• **ASSIGNED TASK**
All lines from the top of the records below through the line holding "Espaço vazio |", and only those, should be printed exactly, minus the pictures.

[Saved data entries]
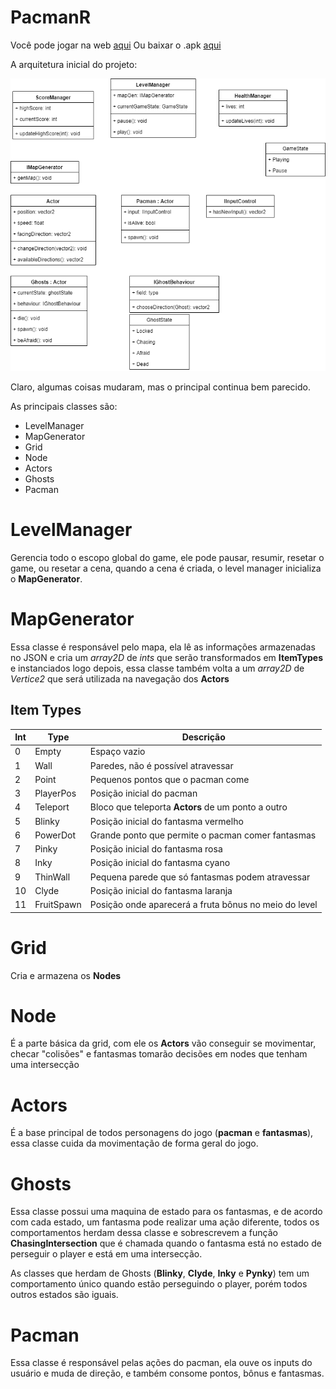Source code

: # PacmanR

Você pode jogar na web [aqui](https://redashes.itch.io/pacmanr)
Ou baixar o .apk [aqui](https://drive.google.com/open?id=1E7Z-IQYOXLYQqF0f7UiMoaKrdP7yOCVV)

A arquitetura inicial do projeto:

![Estrutura inicial](Pacman.png)

Claro, algumas coisas mudaram, mas o principal continua bem parecido.

As principais classes são:

 - LevelManager
 - MapGenerator
 - Grid
 - Node
 - Actors
 - Ghosts
 - Pacman

# LevelManager

Gerencia todo o escopo global do game,  ele pode pausar, resumir, resetar o game, ou resetar a cena, quando a cena é criada, o level manager inicializa o **MapGenerator**.

# MapGenerator

Essa classe é responsável pelo mapa, ela lê as informações armazenadas no JSON e cria um _array2D_ de _ints_ que serão transformados em **ItemTypes** e instanciados logo depois, essa classe também volta a um _array2D_ de _Vertice2_ que será utilizada na navegação dos **Actors**

## Item Types

| Int | Type | Descrição|
| ------ | ------ | ------ |
| 0 | Empty | Espaço vazio |
| 1 | Wall |Paredes, não é possível atravessar |
| 2 | Point | Pequenos pontos que o pacman come |
| 3 | PlayerPos| Posição inicial do pacman |
| 4 | Teleport | Bloco que teleporta **Actors** de um ponto a  outro |
| 5 | Blinky | Posição inicial do fantasma vermelho |
| 6 | PowerDot | Grande ponto que permite o pacman comer fantasmas|
| 7 | Pinky | Posição inicial do fantasma rosa |
| 8 | Inky | Posição inicial do fantasma cyano |
| 9 | ThinWall| Pequena parede que só fantasmas podem atravessar |
| 10 | Clyde | Posição inicial do fantasma laranja |
| 11 | FruitSpawn | Posição onde aparecerá a fruta bônus no meio do level|



# Grid

Cria e armazena os **Nodes**

# Node
É a parte básica da grid, com ele os **Actors** vão conseguir se movimentar, checar "colisões" e fantasmas tomarão decisões em nodes que tenham uma intersecção

# Actors
É a base principal de todos personagens do jogo (**pacman** e **fantasmas**), essa classe cuida da movimentação de forma geral do jogo.

# Ghosts
Essa classe possui uma maquina de estado para os fantasmas, e de acordo com cada estado, um fantasma pode realizar uma ação diferente, todos os comportamentos herdam dessa classe e sobrescrevem a função **ChasingIntersection** que é chamada quando o fantasma está no estado de perseguir o player e está em uma intersecção.

As classes que herdam de Ghosts (**Blinky**, **Clyde**, **Inky** e **Pynky**) tem um comportamento único quando estão perseguindo o player, porém todos outros estados são iguais.

# Pacman
Essa classe é responsável pelas ações do pacman, ela ouve os inputs do usuário e muda de direção, e também consome pontos, bônus e fantasmas.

• **TASK RESPONSE**
Source code

: # PacmanR

Você pode jogar na web [aqui](https://redashes.itch.io/pacmanr)
Ou baixar o .apk [aqui](https://drive.google.com/open?id=1E7Z-IQYOXLYQqF0f7UiMoaKrdP7yOCVV)

A arquitetura inicial do projeto:

![Estrutura inicial](Pacman.png)

Claro, algumas coisas mudaram, mas o principal continua bem parecido.

As principais classes são:

 - LevelManager
 - MapGenerator
 - Grid
 - Node
 - Actors
 - Ghosts
 - Pacman

# LevelManager

Gerencia todo o escopo global do game,  ele pode pausar, resumir, resetar o game, ou resetar a cena, quando a cena é criada, o level manager inicializa o **MapGenerator**.

# MapGenerator

Essa classe é responsável pelo mapa, ela lê as informações armazenadas no JSON e cria um _array2D_ de _ints_ que serão transformados em **ItemTypes** e instanciados logo depois, essa classe também volta a um _array2D_ de _Vertice2_ que será utilizada na navegação dos **Actors**

## Item Types

| Int | Type | Descrição|
| ------ | ------ | ------ |
| 0 | Empty | Espaço vazio |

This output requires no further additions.